L’élection d’Emmanuel Macron à la présidence française, en 2017 avait pourtant suscité l’espoir d’un rapprochement avec l’ancienne puissance coloniale, à laquelle l’Algérie réclamait depuis plusieurs années des excuses officielles pour ses 132 ans d’occupation entre 1830 et 1962.

À l’automne 2016, l’actuel président français avait qualifié la période coloniale de « crime contre l’humanité ». C’était la première fois qu’un candidat à la présidentielle française utilisait des termes aussi forts pour qualifier cette période sombre de l’Histoire commune aux deux pays.

Les autorités, comme le peuple algérien ont toutefois vite déchanté après l’accession de l’actuel président français au palais de l’Élysée. Ce dernier avait en effet adopté une position de « ni déni, ni repentance » face aux revendications des pays anciennement colonisés par la France.
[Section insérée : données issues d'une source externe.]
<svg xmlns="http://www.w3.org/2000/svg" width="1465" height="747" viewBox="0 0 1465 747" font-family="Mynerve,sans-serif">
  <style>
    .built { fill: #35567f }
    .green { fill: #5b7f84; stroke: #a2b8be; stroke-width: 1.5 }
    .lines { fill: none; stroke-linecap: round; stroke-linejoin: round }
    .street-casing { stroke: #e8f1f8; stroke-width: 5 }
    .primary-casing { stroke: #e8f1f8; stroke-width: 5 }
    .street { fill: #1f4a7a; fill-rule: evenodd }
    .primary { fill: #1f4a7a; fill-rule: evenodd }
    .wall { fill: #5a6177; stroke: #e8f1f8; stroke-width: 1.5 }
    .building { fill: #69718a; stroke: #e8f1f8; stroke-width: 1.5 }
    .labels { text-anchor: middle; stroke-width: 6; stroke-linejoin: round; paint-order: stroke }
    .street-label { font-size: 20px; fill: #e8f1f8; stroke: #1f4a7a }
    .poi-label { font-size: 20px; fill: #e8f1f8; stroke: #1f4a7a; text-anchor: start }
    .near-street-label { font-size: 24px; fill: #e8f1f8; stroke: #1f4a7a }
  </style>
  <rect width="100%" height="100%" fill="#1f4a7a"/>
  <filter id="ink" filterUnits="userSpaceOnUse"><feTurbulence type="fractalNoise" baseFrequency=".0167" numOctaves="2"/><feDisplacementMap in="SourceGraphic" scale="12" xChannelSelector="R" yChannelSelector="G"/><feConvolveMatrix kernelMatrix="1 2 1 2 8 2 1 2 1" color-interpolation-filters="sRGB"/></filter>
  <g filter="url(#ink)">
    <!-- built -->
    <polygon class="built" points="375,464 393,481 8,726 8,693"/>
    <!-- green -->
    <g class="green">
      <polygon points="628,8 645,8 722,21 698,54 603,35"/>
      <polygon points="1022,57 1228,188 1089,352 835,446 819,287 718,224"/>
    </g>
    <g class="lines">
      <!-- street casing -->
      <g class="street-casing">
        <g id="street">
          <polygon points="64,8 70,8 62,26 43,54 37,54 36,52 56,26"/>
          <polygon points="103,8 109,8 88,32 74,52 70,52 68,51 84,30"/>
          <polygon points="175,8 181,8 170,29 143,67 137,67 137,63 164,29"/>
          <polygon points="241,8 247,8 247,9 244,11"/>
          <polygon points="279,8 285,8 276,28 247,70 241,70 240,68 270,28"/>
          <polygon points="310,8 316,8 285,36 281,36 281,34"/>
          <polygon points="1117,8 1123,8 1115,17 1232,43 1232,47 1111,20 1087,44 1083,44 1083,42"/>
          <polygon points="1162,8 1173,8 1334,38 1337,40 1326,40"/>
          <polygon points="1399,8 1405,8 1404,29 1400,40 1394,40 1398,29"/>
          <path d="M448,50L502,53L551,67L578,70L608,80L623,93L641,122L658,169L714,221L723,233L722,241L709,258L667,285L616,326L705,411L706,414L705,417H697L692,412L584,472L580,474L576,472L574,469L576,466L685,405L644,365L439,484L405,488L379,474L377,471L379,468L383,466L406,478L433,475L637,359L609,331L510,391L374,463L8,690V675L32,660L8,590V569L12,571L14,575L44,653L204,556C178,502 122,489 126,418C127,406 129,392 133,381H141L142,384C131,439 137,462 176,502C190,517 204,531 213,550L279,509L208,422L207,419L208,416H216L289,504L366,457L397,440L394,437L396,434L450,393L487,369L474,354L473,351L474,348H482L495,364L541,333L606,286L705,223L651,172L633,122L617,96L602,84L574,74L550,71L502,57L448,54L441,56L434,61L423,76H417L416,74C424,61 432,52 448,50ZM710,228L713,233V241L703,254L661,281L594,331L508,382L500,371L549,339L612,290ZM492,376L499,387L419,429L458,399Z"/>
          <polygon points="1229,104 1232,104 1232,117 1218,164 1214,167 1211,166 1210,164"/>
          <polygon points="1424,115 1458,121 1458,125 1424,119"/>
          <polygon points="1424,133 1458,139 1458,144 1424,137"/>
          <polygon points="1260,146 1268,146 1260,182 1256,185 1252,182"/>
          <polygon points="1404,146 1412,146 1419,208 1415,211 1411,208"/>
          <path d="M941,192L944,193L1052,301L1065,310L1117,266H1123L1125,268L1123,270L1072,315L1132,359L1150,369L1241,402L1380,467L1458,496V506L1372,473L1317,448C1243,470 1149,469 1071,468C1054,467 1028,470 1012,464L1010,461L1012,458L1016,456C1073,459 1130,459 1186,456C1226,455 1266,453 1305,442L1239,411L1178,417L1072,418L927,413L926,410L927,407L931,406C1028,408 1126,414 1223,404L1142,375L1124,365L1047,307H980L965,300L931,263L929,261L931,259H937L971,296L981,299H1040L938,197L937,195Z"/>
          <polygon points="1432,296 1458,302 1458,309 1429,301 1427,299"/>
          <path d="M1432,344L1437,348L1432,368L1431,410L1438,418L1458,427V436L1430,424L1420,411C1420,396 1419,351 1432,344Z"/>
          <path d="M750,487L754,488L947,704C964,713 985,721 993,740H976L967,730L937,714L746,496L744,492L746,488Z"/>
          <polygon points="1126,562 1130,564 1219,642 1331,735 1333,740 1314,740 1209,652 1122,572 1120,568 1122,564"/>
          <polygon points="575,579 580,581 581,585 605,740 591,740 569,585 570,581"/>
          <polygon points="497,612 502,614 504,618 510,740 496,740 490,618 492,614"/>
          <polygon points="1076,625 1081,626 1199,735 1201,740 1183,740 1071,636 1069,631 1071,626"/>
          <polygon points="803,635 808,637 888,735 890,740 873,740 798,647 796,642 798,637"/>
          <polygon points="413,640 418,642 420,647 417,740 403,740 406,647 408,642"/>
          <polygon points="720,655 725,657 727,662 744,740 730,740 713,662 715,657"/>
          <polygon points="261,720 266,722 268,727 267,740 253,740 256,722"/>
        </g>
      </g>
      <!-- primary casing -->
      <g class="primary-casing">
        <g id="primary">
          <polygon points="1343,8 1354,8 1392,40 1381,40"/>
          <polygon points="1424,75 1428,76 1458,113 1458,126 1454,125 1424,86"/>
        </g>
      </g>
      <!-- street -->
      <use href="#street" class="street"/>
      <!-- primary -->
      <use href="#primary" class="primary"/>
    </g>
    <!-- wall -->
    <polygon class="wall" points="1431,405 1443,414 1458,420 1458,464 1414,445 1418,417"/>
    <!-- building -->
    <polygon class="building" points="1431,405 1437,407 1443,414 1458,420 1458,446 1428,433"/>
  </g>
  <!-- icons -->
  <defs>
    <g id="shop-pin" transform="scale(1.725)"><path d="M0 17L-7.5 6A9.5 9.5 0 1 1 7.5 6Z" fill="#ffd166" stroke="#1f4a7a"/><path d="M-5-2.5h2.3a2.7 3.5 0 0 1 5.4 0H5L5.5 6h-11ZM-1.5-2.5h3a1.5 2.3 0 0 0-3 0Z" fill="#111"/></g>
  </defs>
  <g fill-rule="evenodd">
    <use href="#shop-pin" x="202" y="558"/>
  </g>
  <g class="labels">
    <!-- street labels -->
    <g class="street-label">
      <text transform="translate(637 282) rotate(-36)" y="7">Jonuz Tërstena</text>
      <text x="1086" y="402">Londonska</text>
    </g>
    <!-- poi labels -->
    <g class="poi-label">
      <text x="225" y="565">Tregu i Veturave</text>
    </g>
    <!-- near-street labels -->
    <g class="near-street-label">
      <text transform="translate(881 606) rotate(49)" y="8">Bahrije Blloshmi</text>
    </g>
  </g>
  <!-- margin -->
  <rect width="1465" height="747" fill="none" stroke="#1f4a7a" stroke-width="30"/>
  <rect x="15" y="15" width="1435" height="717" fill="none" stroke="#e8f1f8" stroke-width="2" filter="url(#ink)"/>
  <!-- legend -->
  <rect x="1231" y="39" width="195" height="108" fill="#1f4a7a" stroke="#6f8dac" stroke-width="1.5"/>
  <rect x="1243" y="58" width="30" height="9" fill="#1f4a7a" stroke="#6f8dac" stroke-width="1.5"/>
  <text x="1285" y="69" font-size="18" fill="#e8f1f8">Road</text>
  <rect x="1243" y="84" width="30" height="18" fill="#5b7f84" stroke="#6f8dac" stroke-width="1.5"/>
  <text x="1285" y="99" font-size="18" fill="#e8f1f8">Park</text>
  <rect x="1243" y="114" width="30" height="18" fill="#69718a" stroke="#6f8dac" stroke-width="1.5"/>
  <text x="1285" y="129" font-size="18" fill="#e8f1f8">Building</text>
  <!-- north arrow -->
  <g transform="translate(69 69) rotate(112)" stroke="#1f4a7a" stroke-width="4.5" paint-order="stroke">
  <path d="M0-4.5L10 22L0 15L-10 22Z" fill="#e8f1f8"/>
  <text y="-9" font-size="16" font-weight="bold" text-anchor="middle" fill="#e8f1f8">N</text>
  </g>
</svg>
France-Algérie : vers une nouvelle crise entre les deux pays

Une nouvelle crise se profile déjà entre l’Algérie et la France. En cause, les récentes déclarations du président français Emmanuel Macron visant les dirigeants algériens au sujet de la récente décision de son pays de réduire fortement le nombre de visas pour les citoyens de ce pays d’Afrique du Nord. « Il n’y aura pas d’impact sur ce qu’on évoque. On va s’attacher à ce que les étudiants et le monde économique puissent le garder (le visa pour la France, ndlr). On va plutôt ennuyer les gens qui sont dans le milieu dirigeant, qui avaient l’habitude de demander des visas facilement », avait déclaré le premier responsable français.

Outre la question des visas, le président français a également critiqué ce qu’il qualifie d’« histoire officielle, totalement réécrite » du côté algérien, et qui s’appuie sur « un discours qui repose sur une haine de la France ». « Rente mémorielle », « système politico-militaire » ou encore « désinformation », tels sont les termes employés par le dirigeant français, et qui ne risquent pas d’être du goût de la classe dirigeante en Algérie.

« Se poser, ingénument, des questions sur l’existence de la Nation algérienne pour justifier l’amnésie mémorielle de la France officielle est un égarement impardonnable qui ne restera pas sans conséquences », a d’ailleurs commenté une source officielle citée par le média en ligne TSA. « Cette sortie de route du président Macron, à propos de l’Algérie et de ses institutions, est lamentable et elle pue à plein nez l’opportunisme électoral », estime la même source qui a tenu à garder l’anonymat. Toujours selon la même source, ce sont là des déclarations visant à  « exonérer cette France officielle autiste, qui refuse de voir, en face, son terrible passé colonial, fait de meurtres, de viols et de spoliations, autant d’exactions qui relèvent de crimes contre l’humanité ».

« La rente et le fonds de commerce anti-Algérie prospèrent, d’année en année, signe que c’est plutôt le système français qui est fatigué et qu’il est vain de chercher des justifications fumeuses de l’autre côté de la Méditerranée », conclut ladite source.